An investigation into using Apache Flink for telemetry monitoring.
For a while now I've been levelling up on my DevOps skills, and have developed a keen interest in service monitoring. Telemetry (to me) is the collection of metrics and other data, the processing of that data into valuable information, and the triggering of actionable alerts.
In order to run the application from within IntelliJ, you have to select the classpath of the 'mainRunner' module in the run/debug configurations. Open 'Run -> Edit configurations...' and then select 'mainRunner' from the "Use classpath of module" select box.
- In a terminal window, run
nc -l 9000
. - In IntelliJ, run
SocketMetricDifference
. - The your terminal window, send metrics like:
a-start-100
a-end-200
b-start-450
c-start-300
c-end-600
b-end-600
- You'll get some output in IntelliJ like:
Metric(a,timeTaken,100)
Metric(c,timeTaken,300)
Metric(b,timeTaken,150)
Your input is split by whitespace (so new lines, spaces, or tabs all work). The format is [key_id]-[metric_name]-[metric_value]
. The key_id
acts like a primary key, the pattern only considers events with matching keys.
Complex Event Processing can be super useful for service monitoring. Imagine that we have a stream of incoming metrics from our application, giving timestamps for when each event occurred.
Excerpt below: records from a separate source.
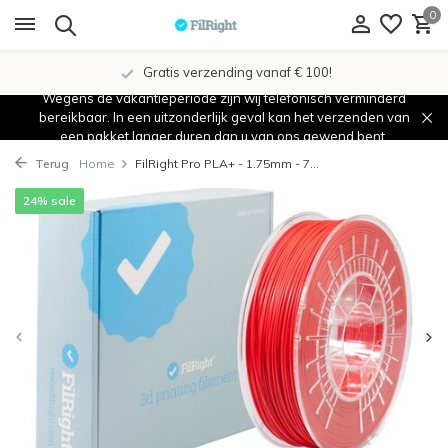
0
Gratis verzending vanaf € 100!
Wegens de vakantieperiode zijn wij telefonisch verminderd
bereikbaar. In een uitzonderlijk geval kan het verzenden van
een pakket langer duren dan u van ons gewend bent.
Terug
Home
FilRight Pro PLA+ - 1.75mm - 7...
24% sale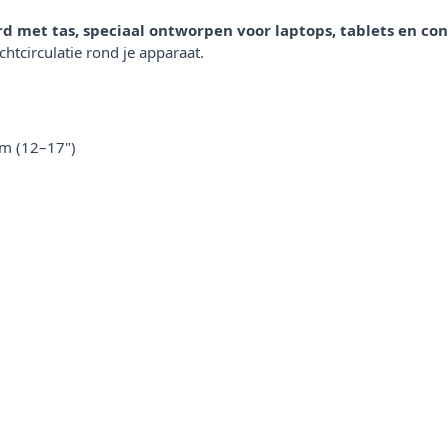
met tas, speciaal ontworpen voor laptops, tablets en cont
chtcirculatie rond je apparaat.
cm (12–17")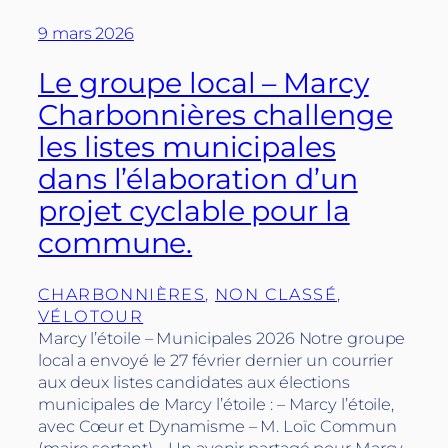
9 mars 2026
Le groupe local – Marcy
Charbonnières challenge
les listes municipales
dans l’élaboration d’un
projet cyclable pour la
commune.
CHARBONNIÈRES
, 
NON CLASSÉ
, 
VÉLOTOUR
Marcy l’étoile – Municipales 2026 Notre groupe
local a envoyé le 27 février dernier un courrier
aux deux listes candidates aux élections
municipales de Marcy l’étoile : – Marcy l’étoile,
avec Cœur et Dynamisme – M. Loïc Commun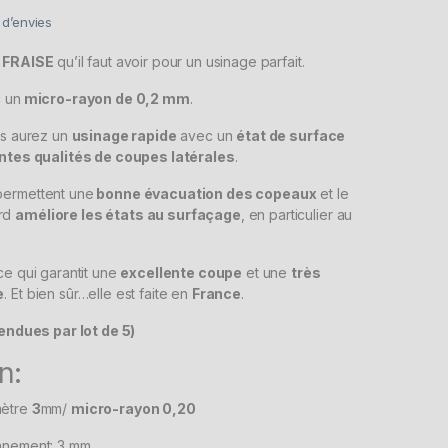
e d’envies
A FRAISE
qu’il faut avoir pour un usinage parfait.
c un
micro-rayon de 0,2 mm
.
us aurez un
usinage rapide
avec un
état de surface
ntes qualités de coupes latérales
.
ermettent une
bonne évacuation des copeaux
et le
rd
améliore les états au surfaçage
, en particulier au
e qui garantit une
excellente coupe
et une
très
e
. Et bien sûr…elle est faite en
France
.
vendues par lot de 5)
n:
mètre
3
mm/
micro-rayon 0,20
nnement: 3 mm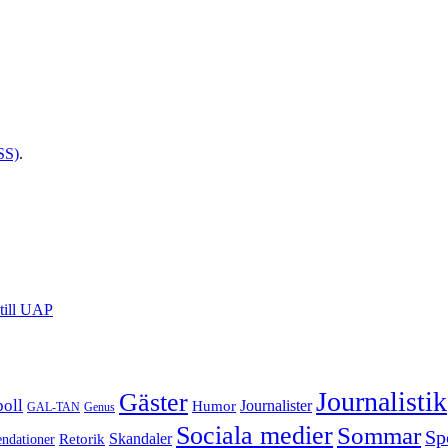
SS)
.
till UAP
Journalistik
Gäster
boll
Journalister
Humor
GAL-TAN
Genus
Sociala medier
Sommar
Sp
Retorik
Skandaler
dationer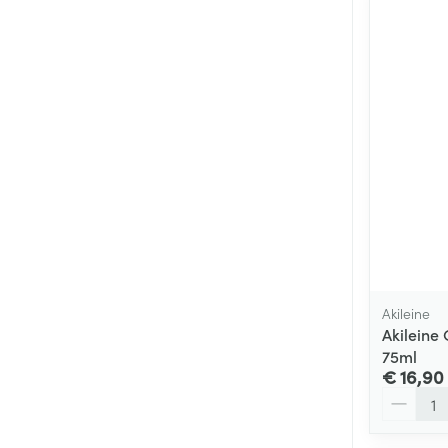
Akileine
Akileine
75ml
€ 16,90
Aantal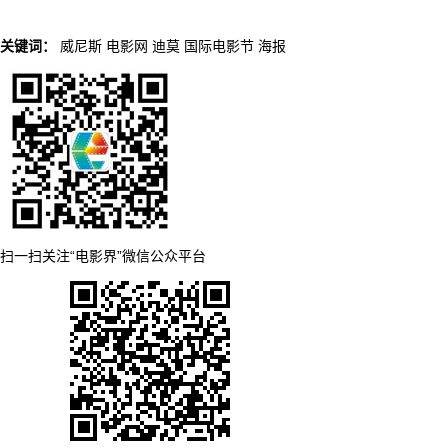
关键词：
威尼斯
电影网
迪莫
国际电影节
海报
扫一扫关注“电影界”微信公众平台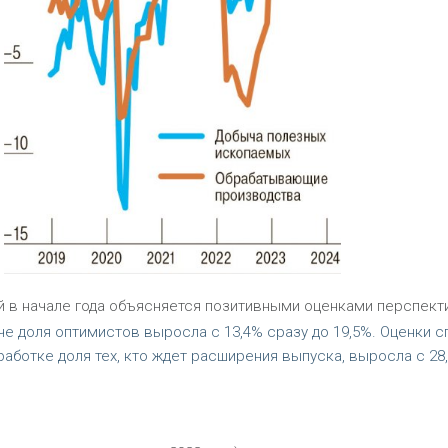
 в начале года объясняется позитивными оценками перспект
че доля оптимистов выросла с 13,4% сразу до 19,5%. Оценки с
работке доля тех, кто ждет расширения выпуска, выросла с 28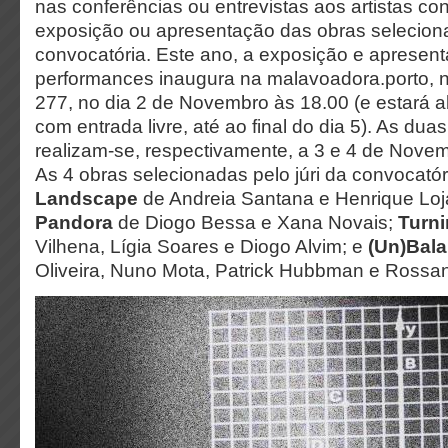
nas conferências ou entrevistas aos artistas co
exposição ou apresentação das obras selecion
convocatória. Este ano, a exposição e apresen
performances inaugura na malavoadora.porto,
277, no dia 2 de Novembro às 18.00 (e estará a
com entrada livre, até ao final do dia 5). As dua
realizam-se, respectivamente, a 3 e 4 de Novemb
As 4 obras selecionadas pelo júri da convocató
Landscape
de Andreia Santana e Henrique Loj
Pandora
de Diogo Bessa e Xana Novais;
Turn
Vilhena, Lígia Soares e Diogo Alvim; e
(Un)Bal
Oliveira, Nuno Mota, Patrick Hubbman e Rossan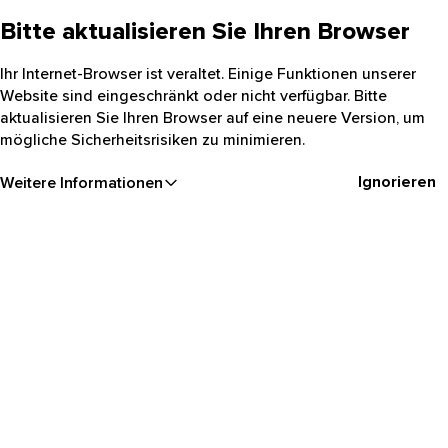
Bitte aktualisieren Sie Ihren Browser
Ihr Internet-Browser ist veraltet. Einige Funktionen unserer
Website sind eingeschränkt oder nicht verfügbar. Bitte
aktualisieren Sie Ihren Browser auf eine neuere Version, um
mögliche Sicherheitsrisiken zu minimieren.
Ignorieren
Weitere Informationen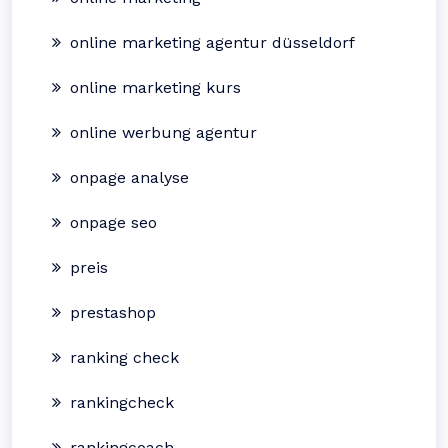
online marketing agentur düsseldorf
online marketing kurs
online werbung agentur
onpage analyse
onpage seo
preis
prestashop
ranking check
rankingcheck
rankingcoach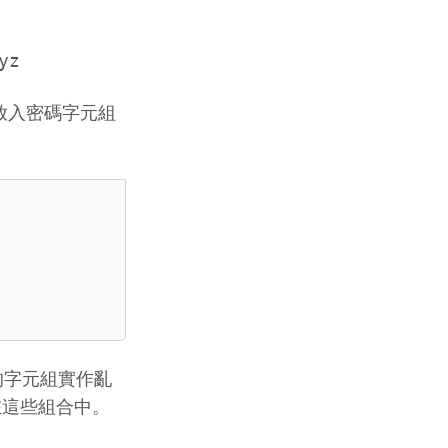
yz
放入密碼字元組
述的字元組實作亂
在這些組合中。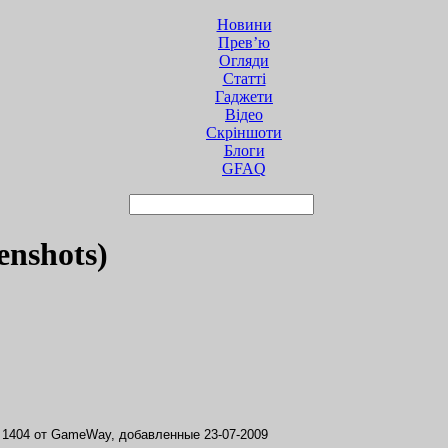
Новини
Прев’ю
Огляди
Статті
Гаджети
Відео
Cкріншоти
Блоги
GFAQ
nshots)
 1404 от GameWay, добавленные 23-07-2009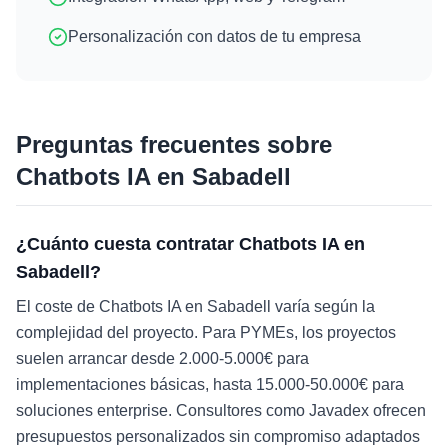
Personalización con datos de tu empresa
Preguntas frecuentes sobre
Chatbots IA
en
Sabadell
¿Cuánto cuesta contratar Chatbots IA en
Sabadell?
El coste de Chatbots IA en Sabadell varía según la
complejidad del proyecto. Para PYMEs, los proyectos
suelen arrancar desde 2.000-5.000€ para
implementaciones básicas, hasta 15.000-50.000€ para
soluciones enterprise. Consultores como Javadex ofrecen
presupuestos personalizados sin compromiso adaptados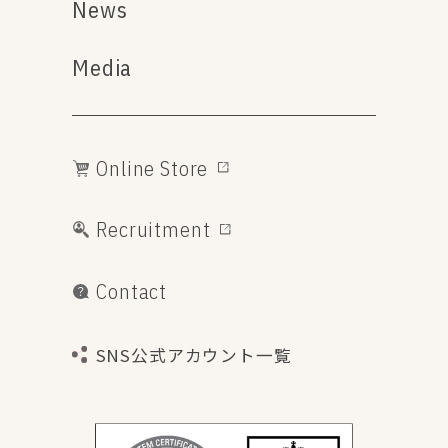
News
Media
Online Store
Recruitment
Contact
SNS公式アカウント一覧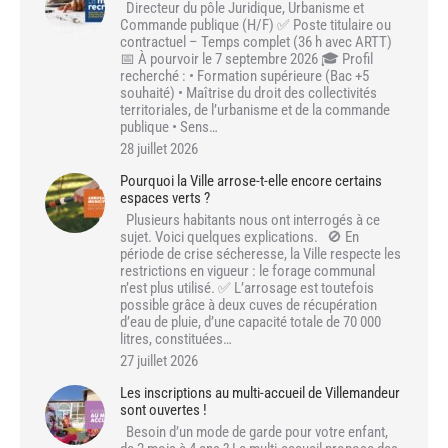
Directeur du pôle Juridique, Urbanisme et
Commande publique (H/F) ✅ Poste titulaire ou
contractuel – Temps complet (36 h avec ARTT)
📅 À pourvoir le 7 septembre 2026 🎓 Profil
recherché : • Formation supérieure (Bac +5
souhaité) • Maîtrise du droit des collectivités
territoriales, de l’urbanisme et de la commande
publique • Sens…
28 juillet 2026
Pourquoi la Ville arrose-t-elle encore certains
espaces verts ?
Plusieurs habitants nous ont interrogés à ce
sujet. Voici quelques explications. 🚫 En
période de crise sécheresse, la Ville respecte les
restrictions en vigueur : le forage communal
n’est plus utilisé. ✅ L’arrosage est toutefois
possible grâce à deux cuves de récupération
d’eau de pluie, d’une capacité totale de 70 000
litres, constituées…
27 juillet 2026
Les inscriptions au multi-accueil de Villemandeur
sont ouvertes !
Besoin d’un mode de garde pour votre enfant,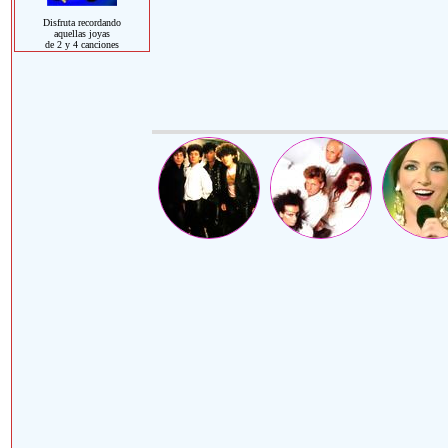
Disfruta recordando
aquellas joyas
de 2 y 4 canciones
session_id | metric | timestamp |
---|---|---|
07d14d17-d3e3-48f6-9539-e6ac5c3f9149 | app_start | 1489962162 |
07d14d17-d3e3-48f6-9539-e6ac5c3f9149 | products_fetch_start | 1489962194 |
07d14d17-d3e3-48f6-9539-e6ac5c3f9149 | products_fetch_end | 1489962210 |
We can configure processing patterns that watch for certain events to happen, and then act on them.
Lets say we want to monitor how long our hypothetical Products API is taking to load:
Pattern.begin[Metric]("start")
.where(_.metric == "products_fetch_start")
.followedBy("end").where(_.metric == "products_fetch_end")
Then we can form new higher-order events, and push them onto another stream:
def calculateLoadTime(pattern: scala.collection.mutable.Map[String, Metric]) = {
val startEvent = pattern("start")
val endEvent = pattern("end")
Metric(startEvent.session_id, "productsLoadTime", endEvent.timestamp - startEvent.timestamp)
}
There's a few benefits of this approach:
- The client is dumb. It sends simple key/value events, with little processing or overhead.
- CEP offers huge opportunities for highly-sophisticated processing server-side.
- The CEP rules are declarative, rather than procedural. Meaning they're easy to understand and reason about.
- It's realtime, actions can be triggered within seconds of a matching event pattern.
We can also incorporate time into the processing rules. We could detect abandoned shopping carts with CEP:
Start with an APP_START
event.
Then match any number of ADD_PRODUCT_TO_BASKET
events.
If there hasn't been a SUCCESSFUL_CHECKOUT
event within 24 hours, trigger an ABANDONED_CART_EMAIL